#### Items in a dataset
########

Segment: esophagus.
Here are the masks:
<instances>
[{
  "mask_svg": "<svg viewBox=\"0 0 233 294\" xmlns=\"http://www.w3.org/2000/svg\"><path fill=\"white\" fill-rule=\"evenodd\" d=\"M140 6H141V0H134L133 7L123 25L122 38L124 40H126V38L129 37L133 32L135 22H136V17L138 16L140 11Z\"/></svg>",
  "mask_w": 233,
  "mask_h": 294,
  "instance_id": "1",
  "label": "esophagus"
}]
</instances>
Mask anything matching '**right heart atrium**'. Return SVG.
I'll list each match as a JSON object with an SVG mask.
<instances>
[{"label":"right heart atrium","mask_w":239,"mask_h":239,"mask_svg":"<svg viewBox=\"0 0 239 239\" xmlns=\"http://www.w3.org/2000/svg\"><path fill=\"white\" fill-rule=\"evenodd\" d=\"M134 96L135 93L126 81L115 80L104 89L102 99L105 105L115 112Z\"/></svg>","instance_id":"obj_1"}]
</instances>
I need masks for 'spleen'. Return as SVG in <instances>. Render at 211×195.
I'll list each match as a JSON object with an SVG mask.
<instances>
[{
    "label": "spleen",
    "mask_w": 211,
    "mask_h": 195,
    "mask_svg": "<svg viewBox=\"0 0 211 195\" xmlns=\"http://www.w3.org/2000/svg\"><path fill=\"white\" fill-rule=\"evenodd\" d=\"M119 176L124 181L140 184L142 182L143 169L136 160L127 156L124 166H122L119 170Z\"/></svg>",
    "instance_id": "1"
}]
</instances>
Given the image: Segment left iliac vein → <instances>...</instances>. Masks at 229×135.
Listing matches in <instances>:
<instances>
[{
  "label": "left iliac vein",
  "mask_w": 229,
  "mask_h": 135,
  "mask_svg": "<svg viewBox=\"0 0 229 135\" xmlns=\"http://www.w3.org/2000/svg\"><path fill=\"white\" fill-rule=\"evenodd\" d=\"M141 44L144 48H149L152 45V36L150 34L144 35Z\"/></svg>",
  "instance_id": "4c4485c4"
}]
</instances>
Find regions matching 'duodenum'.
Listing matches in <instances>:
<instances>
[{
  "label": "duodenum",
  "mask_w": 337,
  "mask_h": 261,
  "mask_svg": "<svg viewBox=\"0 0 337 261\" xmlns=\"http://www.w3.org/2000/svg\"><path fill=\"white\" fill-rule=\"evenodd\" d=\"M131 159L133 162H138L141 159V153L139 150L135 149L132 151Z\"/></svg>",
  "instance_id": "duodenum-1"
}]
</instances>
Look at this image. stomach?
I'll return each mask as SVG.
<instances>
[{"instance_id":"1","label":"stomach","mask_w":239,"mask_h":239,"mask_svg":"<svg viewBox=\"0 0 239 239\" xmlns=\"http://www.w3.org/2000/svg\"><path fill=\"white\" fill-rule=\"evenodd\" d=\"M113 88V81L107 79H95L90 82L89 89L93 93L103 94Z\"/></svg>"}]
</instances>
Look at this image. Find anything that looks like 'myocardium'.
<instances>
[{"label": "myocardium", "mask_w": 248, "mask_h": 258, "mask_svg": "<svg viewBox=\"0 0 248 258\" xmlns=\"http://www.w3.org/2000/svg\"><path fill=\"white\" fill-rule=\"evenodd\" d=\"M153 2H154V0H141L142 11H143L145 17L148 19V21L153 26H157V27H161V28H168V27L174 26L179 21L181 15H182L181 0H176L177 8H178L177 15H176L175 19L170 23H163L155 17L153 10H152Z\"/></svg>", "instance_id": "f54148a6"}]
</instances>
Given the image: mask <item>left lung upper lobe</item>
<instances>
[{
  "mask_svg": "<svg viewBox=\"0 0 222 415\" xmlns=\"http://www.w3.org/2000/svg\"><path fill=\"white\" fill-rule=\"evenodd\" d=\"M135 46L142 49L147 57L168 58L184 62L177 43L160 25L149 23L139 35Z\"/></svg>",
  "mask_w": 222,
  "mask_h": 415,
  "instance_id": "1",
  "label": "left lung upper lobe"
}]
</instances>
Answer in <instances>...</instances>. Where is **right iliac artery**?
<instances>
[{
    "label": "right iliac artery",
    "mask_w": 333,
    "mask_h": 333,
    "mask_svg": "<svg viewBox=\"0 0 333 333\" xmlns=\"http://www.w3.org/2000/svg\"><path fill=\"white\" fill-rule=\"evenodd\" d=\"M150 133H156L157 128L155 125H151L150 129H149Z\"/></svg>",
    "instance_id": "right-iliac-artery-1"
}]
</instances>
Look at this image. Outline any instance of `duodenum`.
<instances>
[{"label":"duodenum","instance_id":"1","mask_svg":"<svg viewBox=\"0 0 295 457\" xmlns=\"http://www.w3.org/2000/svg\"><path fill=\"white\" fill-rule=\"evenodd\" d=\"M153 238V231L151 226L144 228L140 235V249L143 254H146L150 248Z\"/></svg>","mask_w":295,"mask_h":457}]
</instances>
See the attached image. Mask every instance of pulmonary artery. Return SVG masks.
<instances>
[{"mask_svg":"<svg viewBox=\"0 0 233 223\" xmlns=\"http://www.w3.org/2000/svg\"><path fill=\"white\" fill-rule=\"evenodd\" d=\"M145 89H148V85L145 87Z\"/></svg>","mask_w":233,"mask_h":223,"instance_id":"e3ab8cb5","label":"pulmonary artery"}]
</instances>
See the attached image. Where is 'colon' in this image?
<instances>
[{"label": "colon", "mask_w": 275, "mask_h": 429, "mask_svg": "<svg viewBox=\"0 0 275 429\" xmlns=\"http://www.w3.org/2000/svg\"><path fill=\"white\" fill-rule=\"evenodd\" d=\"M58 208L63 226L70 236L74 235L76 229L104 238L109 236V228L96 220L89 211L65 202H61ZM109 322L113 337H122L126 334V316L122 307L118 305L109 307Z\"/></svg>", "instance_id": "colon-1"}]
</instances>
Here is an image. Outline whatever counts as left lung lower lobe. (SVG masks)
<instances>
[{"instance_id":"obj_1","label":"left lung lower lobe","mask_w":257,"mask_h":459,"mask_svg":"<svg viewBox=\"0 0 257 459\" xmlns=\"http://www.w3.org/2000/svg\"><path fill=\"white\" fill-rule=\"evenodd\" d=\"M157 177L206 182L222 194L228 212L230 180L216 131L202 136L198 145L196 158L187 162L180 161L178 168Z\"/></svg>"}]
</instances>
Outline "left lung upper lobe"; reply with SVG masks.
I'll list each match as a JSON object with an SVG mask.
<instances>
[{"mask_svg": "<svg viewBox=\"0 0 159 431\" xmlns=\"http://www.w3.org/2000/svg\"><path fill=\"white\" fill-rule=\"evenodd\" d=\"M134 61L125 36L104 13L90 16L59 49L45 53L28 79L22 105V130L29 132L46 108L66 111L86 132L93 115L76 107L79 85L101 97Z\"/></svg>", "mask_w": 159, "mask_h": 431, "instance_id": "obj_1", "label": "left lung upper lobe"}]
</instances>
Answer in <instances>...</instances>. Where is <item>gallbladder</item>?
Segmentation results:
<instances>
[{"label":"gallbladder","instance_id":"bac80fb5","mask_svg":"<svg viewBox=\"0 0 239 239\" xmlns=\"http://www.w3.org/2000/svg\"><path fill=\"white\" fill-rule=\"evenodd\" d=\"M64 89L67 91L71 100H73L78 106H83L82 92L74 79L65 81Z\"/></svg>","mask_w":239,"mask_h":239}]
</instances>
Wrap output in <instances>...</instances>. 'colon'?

########

#### EXERCISE DESCRIPTION
Locate each line in the items above that contains the word "upper" and copy those lines out. Case counts.

#### CORRECT ANSWER
Given the image: mask <item>left lung upper lobe</item>
  "label": "left lung upper lobe"
Outline "left lung upper lobe"; reply with SVG masks.
[{"mask_svg": "<svg viewBox=\"0 0 159 431\" xmlns=\"http://www.w3.org/2000/svg\"><path fill=\"white\" fill-rule=\"evenodd\" d=\"M134 61L125 36L104 13L90 16L59 49L45 53L28 79L22 105V130L29 132L46 108L66 111L86 132L93 115L76 107L79 85L101 97Z\"/></svg>", "mask_w": 159, "mask_h": 431, "instance_id": "obj_1", "label": "left lung upper lobe"}]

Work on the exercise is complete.